== Material supplied
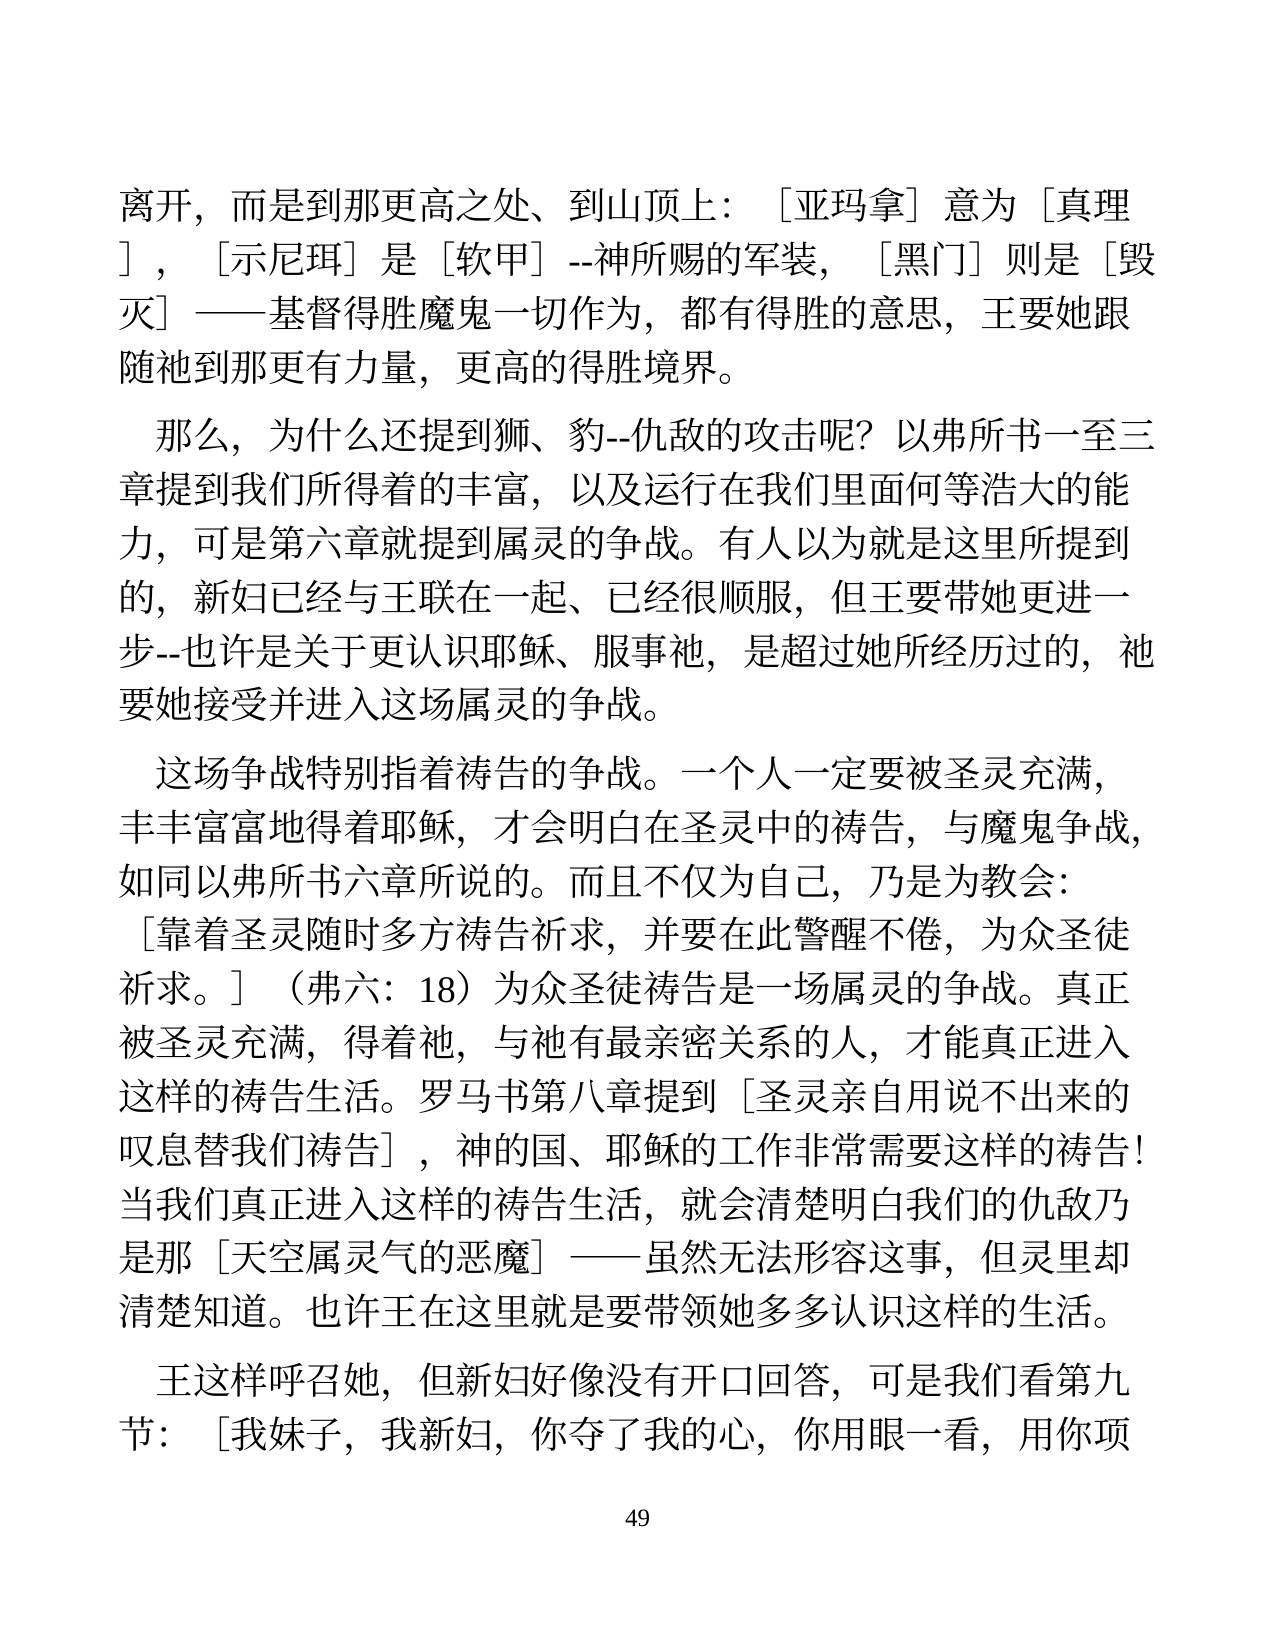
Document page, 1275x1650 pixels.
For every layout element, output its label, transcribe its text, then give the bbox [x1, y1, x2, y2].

text 那么，为什么还提到狮、豹--仇敌的攻击呢？以弗所书一至三章提到我们所得着的丰富，以及运行在我们里面何等浩大的能力，可是第六章就提到属灵的争战。有人以为就是这里所提到的，新妇已经与王联在一起、已经很顺服，但王要带她更进一步--也许是关于更认识耶稣、服事祂，是超过她所经历过的，祂要她接受并进入这场属灵的争战。 [118, 406, 1157, 729]
text 王这样呼召她，但新妇好像没有开口回答，可是我们看第九节：［我妹子，我新妇，你夺了我的心，你用眼一看，用你项 [118, 1351, 1157, 1459]
text 这场争战特别指着祷告的争战。一个人一定要被圣灵充满，丰丰富富地得着耶稣，才会明白在圣灵中的祷告，与魔鬼争战，如同以弗所书六章所说的。而且不仅为自己，乃是为教会：［靠着圣灵随时多方祷告祈求，并要在此警醒不倦，为众圣徒祈求。］（弗六：18）为众圣徒祷告是一场属灵的争战。真正被圣灵充满，得着祂，与祂有最亲密关系的人，才能真正进入这样的祷告生活。罗马书第八章提到［圣灵亲自用说不出来的叹息替我们祷告］，神的国、耶稣的工作非常需要这样的祷告！当我们真正进入这样的祷告生活，就会清楚明白我们的仇敌乃是那［天空属灵气的恶魔］——虽然无法形容这事，但灵里却清楚知道。也许王在这里就是要带领她多多认识这样的生活。 [118, 744, 1157, 1336]
text 离开，而是到那更高之处、到山顶上：［亚玛拿］意为［真理］，［示尼珥］是［软甲］--神所赐的军装，［黑门］则是［毁灭］——基督得胜魔鬼一切作为，都有得胜的意思，王要她跟随祂到那更有力量，更高的得胜境界。 [118, 176, 1157, 392]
====
■ Set problem
Convert the data above into a JSON list of strings, one string per line, with blank lines dropped and the picture left out.

■ Exercise solution
[
  "Document page, 1275x1650 pixels.",
  "For every layout element, output its label, transcribe its text, then give the bbox [x1, y1, x2, y2].",
  "text 那么，为什么还提到狮、豹--仇敌的攻击呢？以弗所书一至三章提到我们所得着的丰富，以及运行在我们里面何等浩大的能力，可是第六章就提到属灵的争战。有人以为就是这里所提到的，新妇已经与王联在一起、已经很顺服，但王要带她更进一步--也许是关于更认识耶稣、服事祂，是超过她所经历过的，祂要她接受并进入这场属灵的争战。 [118, 406, 1157, 729]",
  "text 王这样呼召她，但新妇好像没有开口回答，可是我们看第九节：［我妹子，我新妇，你夺了我的心，你用眼一看，用你项 [118, 1351, 1157, 1459]",
  "text 这场争战特别指着祷告的争战。一个人一定要被圣灵充满，丰丰富富地得着耶稣，才会明白在圣灵中的祷告，与魔鬼争战，如同以弗所书六章所说的。而且不仅为自己，乃是为教会：［靠着圣灵随时多方祷告祈求，并要在此警醒不倦，为众圣徒祈求。］（弗六：18）为众圣徒祷告是一场属灵的争战。真正被圣灵充满，得着祂，与祂有最亲密关系的人，才能真正进入这样的祷告生活。罗马书第八章提到［圣灵亲自用说不出来的叹息替我们祷告］，神的国、耶稣的工作非常需要这样的祷告！当我们真正进入这样的祷告生活，就会清楚明白我们的仇敌乃是那［天空属灵气的恶魔］——虽然无法形容这事，但灵里却清楚知道。也许王在这里就是要带领她多多认识这样的生活。 [118, 744, 1157, 1336]",
  "text 离开，而是到那更高之处、到山顶上：［亚玛拿］意为［真理］，［示尼珥］是［软甲］--神所赐的军装，［黑门］则是［毁灭］——基督得胜魔鬼一切作为，都有得胜的意思，王要她跟随祂到那更有力量，更高的得胜境界。 [118, 176, 1157, 392]"
]